I was surprised that both columnists, normally well researched, appeared to be so cavalier and downright careless in reporting on Church practice without first of all checking the facts. One can only conclude that the nuptials of Boris and Carrie were seized upon as an opportunity to bash the Church. It is interesting that the British Press showed no such bias; its reportage was thoroughly informed (especially that of The Guardian), and did not perceive that the Prime Minister was afforded any special privilege because of his position or status.
The practice of the Church is governed by Canon Law. The Church legislates that baptised Catholics must observe the correct form for the validity of their marriage to be recognised unless there is a formal dispensation from same. Because for baptised Catholics marriage is a sacrament, the wedding must be celebrated in accordance with the official rite of marriage, be witnessed by a priest or deacon and two lay witnesses and be celebrated in a designated place (either a church or oratory.) This law applies to every baptised Catholic regardless of status, be they prince or pauper, Prime Minister or unemployed.
(One could argue that this law might need to be revised given that Boris Johnson was married for 27 years to Marina Wheeler and they had four children together. Before that he was married to Allegra Mostyn-Owen. But that is a separate issue).

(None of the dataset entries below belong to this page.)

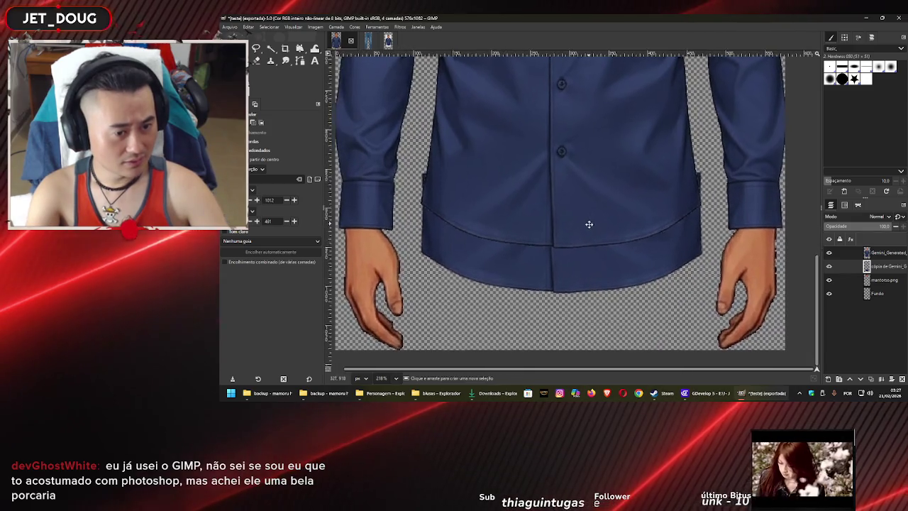
pyautogui.keyDown('ctrl'); pyautogui.scroll(2, 587, 215); pyautogui.keyUp('ctrl')
pyautogui.keyDown('ctrl'); pyautogui.scroll(2, 417, 210); pyautogui.keyUp('ctrl')
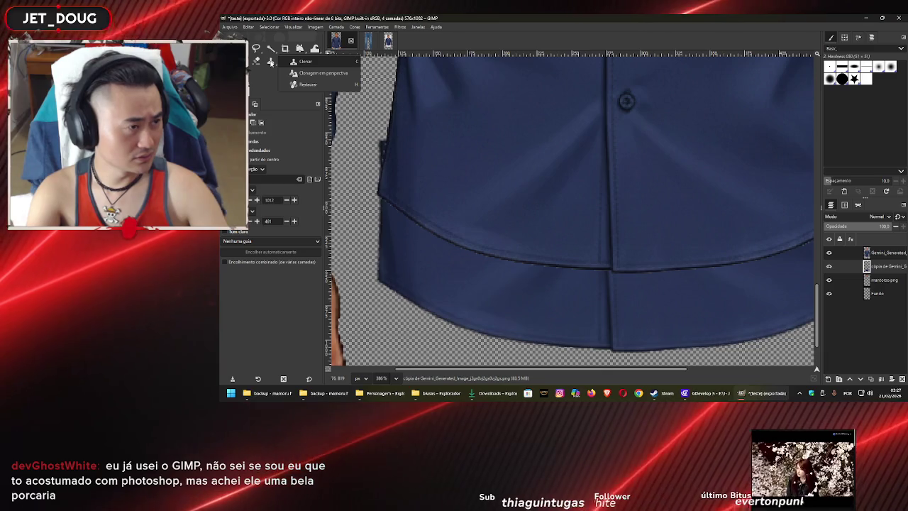
pyautogui.click(883, 253)
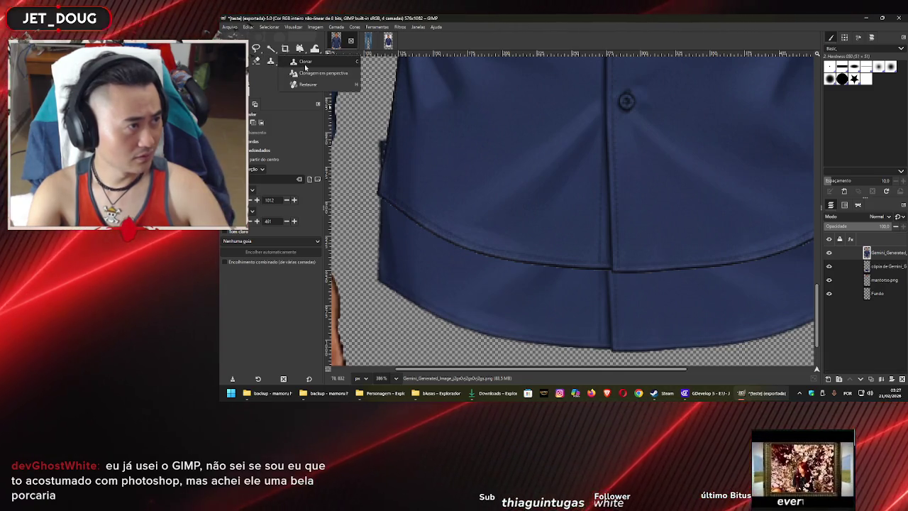
# Try Perspective Clone with Pressure Size paint dynamics enabled
pyautogui.press('c')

Boris Johnson is a baptised Catholic. His previous weddings were not conducted in accordance with the rite of the Catholic Church and are therefore invalid in the eyes of the Church. Carrie Symonds is a practicing Catholic and therefore entitled to be married in the Church in accordance with the norms for marriage.
The columnists made much of the fact that the wedding took place in Westminster Cathedral. “The fact that it took place in a Catholic church – not just any Catholic church either, but the grandmother of them all in Britain, Westminster Cathedral – despite the groom Boris Johnson being a twice-divorced Anglican rightly raised the hackles of Catholics.” This of course conveniently ignores the very salient fact that Ms Symonds is a practicing Catholic and is a parishioner in the Cathedral Parish of Westminster. All baptised Catholics are encouraged (nay exhorted) to be married in their parish church regardless of its architectural status or significance.

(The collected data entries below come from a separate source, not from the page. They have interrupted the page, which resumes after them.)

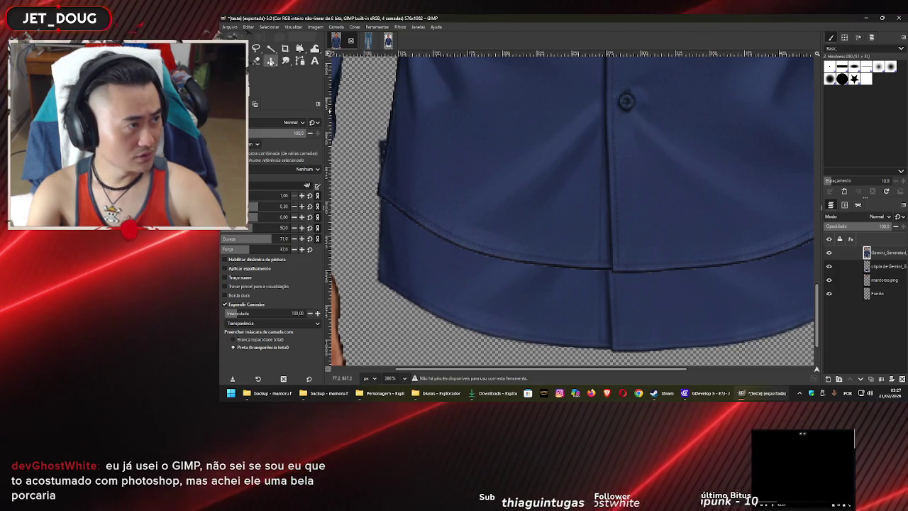
pyautogui.click(312, 73)
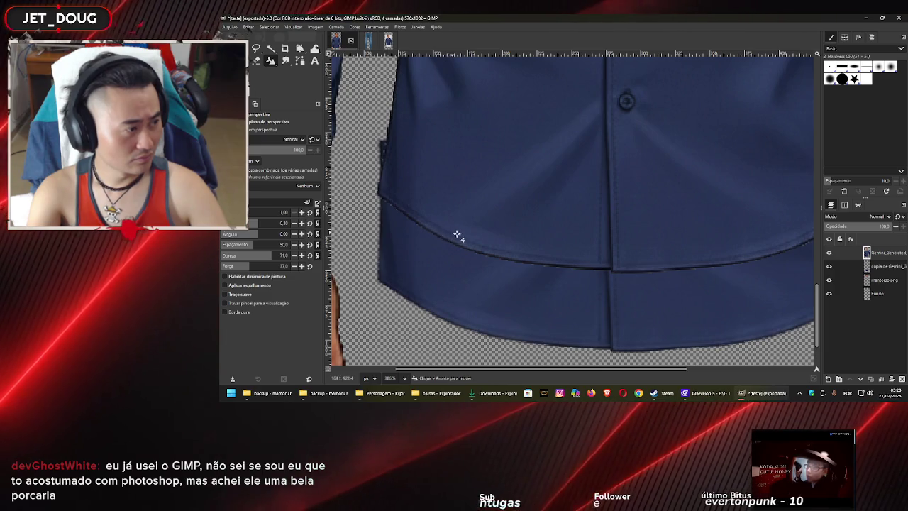
pyautogui.click(234, 277)
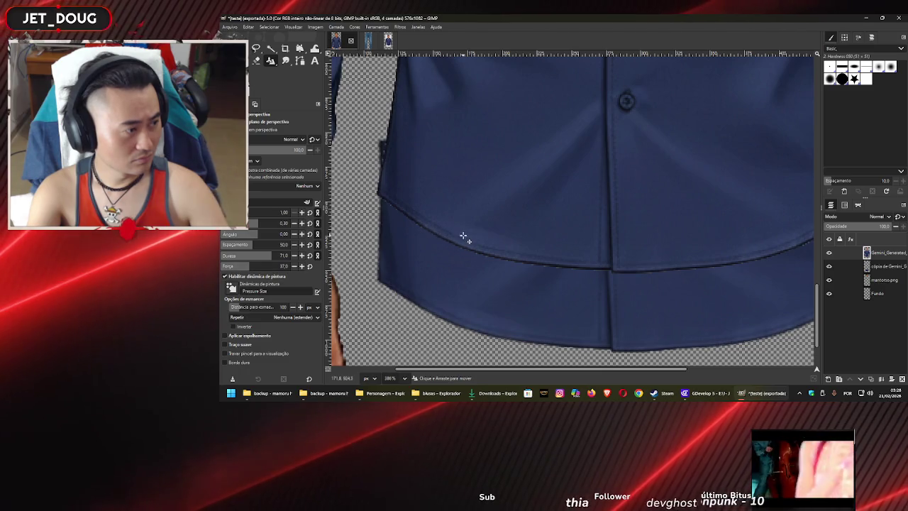
pyautogui.click(232, 287)
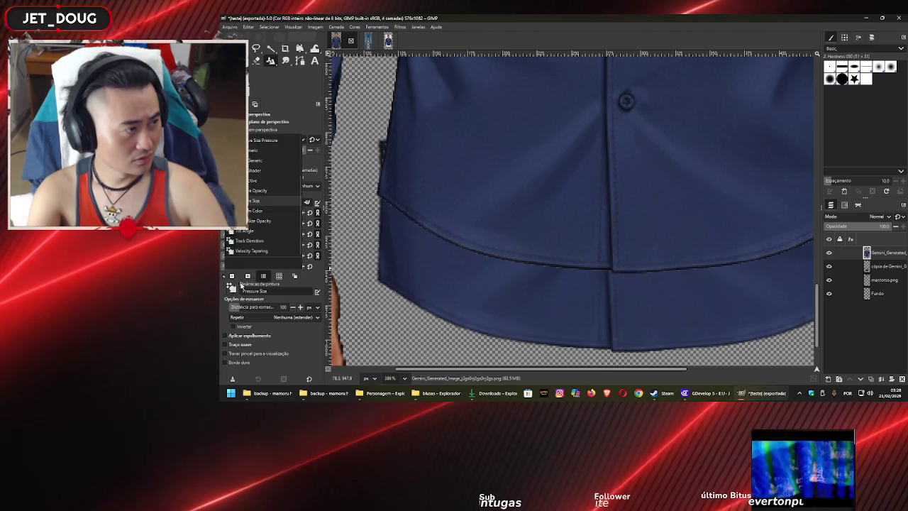
pyautogui.click(241, 284)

No doubt many will argue that Canon Law, governing the validity of Church marriages, is a subterfuge which enables the Church to uphold the indissolubility of marriage and at the same time to remarry those who are divorced. I will discuss the issue of annulments in a future column. But we must also take cognisance of the fact that for a civil marriage to be valid, it must be contracted in accordance with the civilly designated form (i.e., before an officially appointed solemniser and two witnesses and in an agreed place). Otherwise the marriage is null and void and the parties are free to marry again without having to go through a divorce procedure.
Ms O’Connell also erroneously stated: “the view of Canon Law on… weddings which happen in other churches is clear, as we were reminded last week: they don’t count.” Wrong again. The Church recognises the natural (i.e. non-sacramental) marriage of all non-Catholics. This means that if people of other faiths or none were civilly married or married in another religious ceremony they would not be allowed to remarry in the Church having divorced their spouse.
Whatever way we feel about the Canon Law of marriage, we can be assured that the law applies equally and impartially to all. Ms O’Connell raises other serious questions, particularly in relation to the reception of Church doctrine by the laity, wherein there may be a whiff of hypocrisy. But if The Guardian newspaper (no friend of Boris Johnson) can report that the Prime Minister was not afforded special preference by virtue of status, surely our mainstream national media should also strive to ensure unbiased reporting of ecclesial events.